EXCERPTED PASSAGE

——————————

Insurance is key to protecting your businesses (Birmingham Post Article)

Insuring buildings, equipment and vehicles is commonplace but what if a key person or business owner either passes away or falls critically ill?
Businesses spend a lot of money on insurances but an area frequently neglected is insuring people.
They are often a business’s most important asset but the risks associated with the death or serious ill health of a vital individual are often uninsured.
There are some 5.2 million businesses in the UK employing 25.2 million people. An amazing 99.9 per cent of businesses are SMEs.
Fifty-seven per cent have some form of debt. Yet 28 per cent were not aware that a director’s loan account needs to be repaid even when they have gone.
And over 50 per cent of business owners have left no instructions in a will or any special arrangements regarding shares.
According to research by Legal & General, 53 per cent of businesses would cease trading in under a year if a key person died or became critically ill.
L&G noted: “We’ve found that there continues to be a clear lack of awareness of business protection.
“When running a business, most owners are focused on day to day delivery and doing the best for their customers. Unfortunately, this means they don’t always have the time to think about the ‘what ifs’.
“They have not considered the impact on their business, its ability to continue to trade and their own livelihoods.”
So what to do about it then?
Key person cover is an insurance offer that provides the business with a sum of money if a key person dies or is seriously ill. It protects against loss of profits, recruiting and training a replacement, the loss of important business contacts if the key person is not there to maintain relationships, and the danger of customers and suppliers losing confidence in the business.
A key person is an individual whose skill, knowledge, experience or leadership contributes to the financial success of a business directly or indirectly – chairman, managing director, marketing manager, IT specialist, finance director, sales manager, for example.
Shareholder protection is equally important.

——————————

WHAT YOU WILL DO
a - Output, unchanged, the part of the insurance article that begins at the words "Insurance is key" and stops after the words "businesses are SMEs.".
b - Return only the lines of the records that begin at the line containing "phylum: Chordata" and stop after the line containing "scientific name: Solanum sisymbriifolium", keeping each one unaltered.

——————————

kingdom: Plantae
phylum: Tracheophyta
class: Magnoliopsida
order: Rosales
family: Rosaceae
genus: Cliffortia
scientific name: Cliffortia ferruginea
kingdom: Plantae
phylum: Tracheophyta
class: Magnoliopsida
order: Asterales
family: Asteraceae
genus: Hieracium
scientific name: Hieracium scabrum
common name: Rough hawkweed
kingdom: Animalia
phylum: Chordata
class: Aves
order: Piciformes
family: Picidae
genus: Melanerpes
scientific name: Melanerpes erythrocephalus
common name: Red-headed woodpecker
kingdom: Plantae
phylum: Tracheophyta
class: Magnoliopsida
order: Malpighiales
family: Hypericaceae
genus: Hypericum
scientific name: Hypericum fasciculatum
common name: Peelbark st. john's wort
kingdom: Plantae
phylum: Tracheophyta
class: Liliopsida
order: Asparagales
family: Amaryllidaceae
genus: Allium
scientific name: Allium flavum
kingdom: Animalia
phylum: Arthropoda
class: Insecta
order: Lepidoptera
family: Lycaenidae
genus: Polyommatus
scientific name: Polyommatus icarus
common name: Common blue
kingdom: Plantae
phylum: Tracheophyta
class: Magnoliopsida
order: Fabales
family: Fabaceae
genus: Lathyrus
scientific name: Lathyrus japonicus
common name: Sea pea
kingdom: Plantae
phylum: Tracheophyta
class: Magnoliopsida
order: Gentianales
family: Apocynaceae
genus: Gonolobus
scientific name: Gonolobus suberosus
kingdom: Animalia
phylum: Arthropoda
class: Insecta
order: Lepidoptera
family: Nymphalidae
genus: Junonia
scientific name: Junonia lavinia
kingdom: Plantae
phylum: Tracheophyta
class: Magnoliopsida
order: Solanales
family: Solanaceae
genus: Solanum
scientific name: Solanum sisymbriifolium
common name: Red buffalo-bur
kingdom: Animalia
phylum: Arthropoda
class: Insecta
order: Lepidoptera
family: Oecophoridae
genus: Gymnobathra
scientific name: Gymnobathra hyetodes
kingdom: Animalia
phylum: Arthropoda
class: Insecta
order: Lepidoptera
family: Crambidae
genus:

——————————

ANSWERS TO THE TASKS
a -
Insurance is key to protecting your businesses (Birmingham Post Article)

Insuring buildings, equipment and vehicles is commonplace but what if a key person or business owner either passes away or falls critically ill?
Businesses spend a lot of money on insurances but an area frequently neglected is insuring people.
They are often a business’s most important asset but the risks associated with the death or serious ill health of a vital individual are often uninsured.
There are some 5.2 million businesses in the UK employing 25.2 million people. An amazing 99.9 per cent of businesses are SMEs.

b -
phylum: Chordata
class: Aves
order: Piciformes
family: Picidae
genus: Melanerpes
scientific name: Melanerpes erythrocephalus
common name: Red-headed woodpecker
kingdom: Plantae
phylum: Tracheophyta
class: Magnoliopsida
order: Malpighiales
family: Hypericaceae
genus: Hypericum
scientific name: Hypericum fasciculatum
common name: Peelbark st. john's wort
kingdom: Plantae
phylum: Tracheophyta
class: Liliopsida
order: Asparagales
family: Amaryllidaceae
genus: Allium
scientific name: Allium flavum
kingdom: Animalia
phylum: Arthropoda
class: Insecta
order: Lepidoptera
family: Lycaenidae
genus: Polyommatus
scientific name: Polyommatus icarus
common name: Common blue
kingdom: Plantae
phylum: Tracheophyta
class: Magnoliopsida
order: Fabales
family: Fabaceae
genus: Lathyrus
scientific name: Lathyrus japonicus
common name: Sea pea
kingdom: Plantae
phylum: Tracheophyta
class: Magnoliopsida
order: Gentianales
family: Apocynaceae
genus: Gonolobus
scientific name: Gonolobus suberosus
kingdom: Animalia
phylum: Arthropoda
class: Insecta
order: Lepidoptera
family: Nymphalidae
genus: Junonia
scientific name: Junonia lavinia
kingdom: Plantae
phylum: Tracheophyta
class: Magnoliopsida
order: Solanales
family: Solanaceae
genus: Solanum
scientific name: Solanum sisymbriifolium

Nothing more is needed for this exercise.